[Collected data entries]
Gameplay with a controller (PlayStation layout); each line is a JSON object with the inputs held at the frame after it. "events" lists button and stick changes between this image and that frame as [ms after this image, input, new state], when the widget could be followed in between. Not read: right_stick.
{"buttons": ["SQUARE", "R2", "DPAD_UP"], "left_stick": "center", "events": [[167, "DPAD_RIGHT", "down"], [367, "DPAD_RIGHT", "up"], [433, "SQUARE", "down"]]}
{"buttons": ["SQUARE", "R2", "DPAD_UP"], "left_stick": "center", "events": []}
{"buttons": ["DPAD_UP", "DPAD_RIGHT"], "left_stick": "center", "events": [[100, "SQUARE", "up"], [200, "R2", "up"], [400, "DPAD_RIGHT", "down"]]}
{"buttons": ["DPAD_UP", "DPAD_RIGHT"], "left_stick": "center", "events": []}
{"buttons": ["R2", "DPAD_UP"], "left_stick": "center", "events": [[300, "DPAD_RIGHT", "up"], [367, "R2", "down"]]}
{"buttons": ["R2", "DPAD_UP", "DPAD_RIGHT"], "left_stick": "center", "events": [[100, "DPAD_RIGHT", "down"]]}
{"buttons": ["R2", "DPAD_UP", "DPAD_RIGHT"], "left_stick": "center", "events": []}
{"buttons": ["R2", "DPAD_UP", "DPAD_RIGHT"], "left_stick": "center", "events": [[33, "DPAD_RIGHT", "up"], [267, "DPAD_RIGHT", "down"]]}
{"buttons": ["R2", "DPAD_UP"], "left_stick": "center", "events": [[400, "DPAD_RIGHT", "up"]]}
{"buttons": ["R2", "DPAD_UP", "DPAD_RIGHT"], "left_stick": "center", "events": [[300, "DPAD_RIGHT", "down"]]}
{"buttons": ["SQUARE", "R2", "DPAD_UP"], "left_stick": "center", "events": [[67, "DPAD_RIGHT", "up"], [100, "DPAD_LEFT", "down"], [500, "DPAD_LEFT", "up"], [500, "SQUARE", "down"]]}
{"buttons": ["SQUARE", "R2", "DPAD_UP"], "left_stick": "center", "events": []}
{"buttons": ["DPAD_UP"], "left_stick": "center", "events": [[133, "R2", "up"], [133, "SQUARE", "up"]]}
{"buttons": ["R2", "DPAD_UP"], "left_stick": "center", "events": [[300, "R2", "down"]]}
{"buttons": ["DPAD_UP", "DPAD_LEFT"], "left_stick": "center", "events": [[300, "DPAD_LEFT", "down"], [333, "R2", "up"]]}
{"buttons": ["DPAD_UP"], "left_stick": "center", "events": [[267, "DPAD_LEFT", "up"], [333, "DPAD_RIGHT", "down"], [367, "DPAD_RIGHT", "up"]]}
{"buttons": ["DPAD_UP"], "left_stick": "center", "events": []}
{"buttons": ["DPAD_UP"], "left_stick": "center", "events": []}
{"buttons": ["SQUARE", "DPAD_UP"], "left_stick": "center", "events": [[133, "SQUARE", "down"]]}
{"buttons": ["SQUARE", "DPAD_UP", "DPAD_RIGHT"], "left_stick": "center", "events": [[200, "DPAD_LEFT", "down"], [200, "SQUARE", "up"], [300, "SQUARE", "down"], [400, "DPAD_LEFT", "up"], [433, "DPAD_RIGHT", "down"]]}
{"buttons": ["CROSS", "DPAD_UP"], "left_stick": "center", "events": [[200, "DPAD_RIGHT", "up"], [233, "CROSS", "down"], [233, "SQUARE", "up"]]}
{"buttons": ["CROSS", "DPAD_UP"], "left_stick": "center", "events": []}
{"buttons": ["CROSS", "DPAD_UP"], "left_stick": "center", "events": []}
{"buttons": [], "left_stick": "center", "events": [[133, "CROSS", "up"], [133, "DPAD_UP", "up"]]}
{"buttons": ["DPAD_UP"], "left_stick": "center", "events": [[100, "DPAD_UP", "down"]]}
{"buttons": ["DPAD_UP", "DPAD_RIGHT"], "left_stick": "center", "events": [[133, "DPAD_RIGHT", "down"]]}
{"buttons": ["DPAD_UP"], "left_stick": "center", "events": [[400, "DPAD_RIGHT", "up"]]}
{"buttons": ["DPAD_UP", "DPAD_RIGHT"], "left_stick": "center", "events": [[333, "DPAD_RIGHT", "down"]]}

What is being asked - All of the data must be set down again exactly.

Answer to this problem -
Gameplay with a controller (PlayStation layout); each line is a JSON object with the inputs held at the frame after it. "events" lists button and stick changes between this image and that frame as [ms after this image, input, new state], when the widget could be followed in between. Not read: right_stick.
{"buttons": ["SQUARE", "R2", "DPAD_UP"], "left_stick": "center", "events": [[167, "DPAD_RIGHT", "down"], [367, "DPAD_RIGHT", "up"], [433, "SQUARE", "down"]]}
{"buttons": ["SQUARE", "R2", "DPAD_UP"], "left_stick": "center", "events": []}
{"buttons": ["DPAD_UP", "DPAD_RIGHT"], "left_stick": "center", "events": [[100, "SQUARE", "up"], [200, "R2", "up"], [400, "DPAD_RIGHT", "down"]]}
{"buttons": ["DPAD_UP", "DPAD_RIGHT"], "left_stick": "center", "events": []}
{"buttons": ["R2", "DPAD_UP"], "left_stick": "center", "events": [[300, "DPAD_RIGHT", "up"], [367, "R2", "down"]]}
{"buttons": ["R2", "DPAD_UP", "DPAD_RIGHT"], "left_stick": "center", "events": [[100, "DPAD_RIGHT", "down"]]}
{"buttons": ["R2", "DPAD_UP", "DPAD_RIGHT"], "left_stick": "center", "events": []}
{"buttons": ["R2", "DPAD_UP", "DPAD_RIGHT"], "left_stick": "center", "events": [[33, "DPAD_RIGHT", "up"], [267, "DPAD_RIGHT", "down"]]}
{"buttons": ["R2", "DPAD_UP"], "left_stick": "center", "events": [[400, "DPAD_RIGHT", "up"]]}
{"buttons": ["R2", "DPAD_UP", "DPAD_RIGHT"], "left_stick": "center", "events": [[300, "DPAD_RIGHT", "down"]]}
{"buttons": ["SQUARE", "R2", "DPAD_UP"], "left_stick": "center", "events": [[67, "DPAD_RIGHT", "up"], [100, "DPAD_LEFT", "down"], [500, "DPAD_LEFT", "up"], [500, "SQUARE", "down"]]}
{"buttons": ["SQUARE", "R2", "DPAD_UP"], "left_stick": "center", "events": []}
{"buttons": ["DPAD_UP"], "left_stick": "center", "events": [[133, "R2", "up"], [133, "SQUARE", "up"]]}
{"buttons": ["R2", "DPAD_UP"], "left_stick": "center", "events": [[300, "R2", "down"]]}
{"buttons": ["DPAD_UP", "DPAD_LEFT"], "left_stick": "center", "events": [[300, "DPAD_LEFT", "down"], [333, "R2", "up"]]}
{"buttons": ["DPAD_UP"], "left_stick": "center", "events": [[267, "DPAD_LEFT", "up"], [333, "DPAD_RIGHT", "down"], [367, "DPAD_RIGHT", "up"]]}
{"buttons": ["DPAD_UP"], "left_stick": "center", "events": []}
{"buttons": ["DPAD_UP"], "left_stick": "center", "events": []}
{"buttons": ["SQUARE", "DPAD_UP"], "left_stick": "center", "events": [[133, "SQUARE", "down"]]}
{"buttons": ["SQUARE", "DPAD_UP", "DPAD_RIGHT"], "left_stick": "center", "events": [[200, "DPAD_LEFT", "down"], [200, "SQUARE", "up"], [300, "SQUARE", "down"], [400, "DPAD_LEFT", "up"], [433, "DPAD_RIGHT", "down"]]}
{"buttons": ["CROSS", "DPAD_UP"], "left_stick": "center", "events": [[200, "DPAD_RIGHT", "up"], [233, "CROSS", "down"], [233, "SQUARE", "up"]]}
{"buttons": ["CROSS", "DPAD_UP"], "left_stick": "center", "events": []}
{"buttons": ["CROSS", "DPAD_UP"], "left_stick": "center", "events": []}
{"buttons": [], "left_stick": "center", "events": [[133, "CROSS", "up"], [133, "DPAD_UP", "up"]]}
{"buttons": ["DPAD_UP"], "left_stick": "center", "events": [[100, "DPAD_UP", "down"]]}
{"buttons": ["DPAD_UP", "DPAD_RIGHT"], "left_stick": "center", "events": [[133, "DPAD_RIGHT", "down"]]}
{"buttons": ["DPAD_UP"], "left_stick": "center", "events": [[400, "DPAD_RIGHT", "up"]]}
{"buttons": ["DPAD_UP", "DPAD_RIGHT"], "left_stick": "center", "events": [[333, "DPAD_RIGHT", "down"]]}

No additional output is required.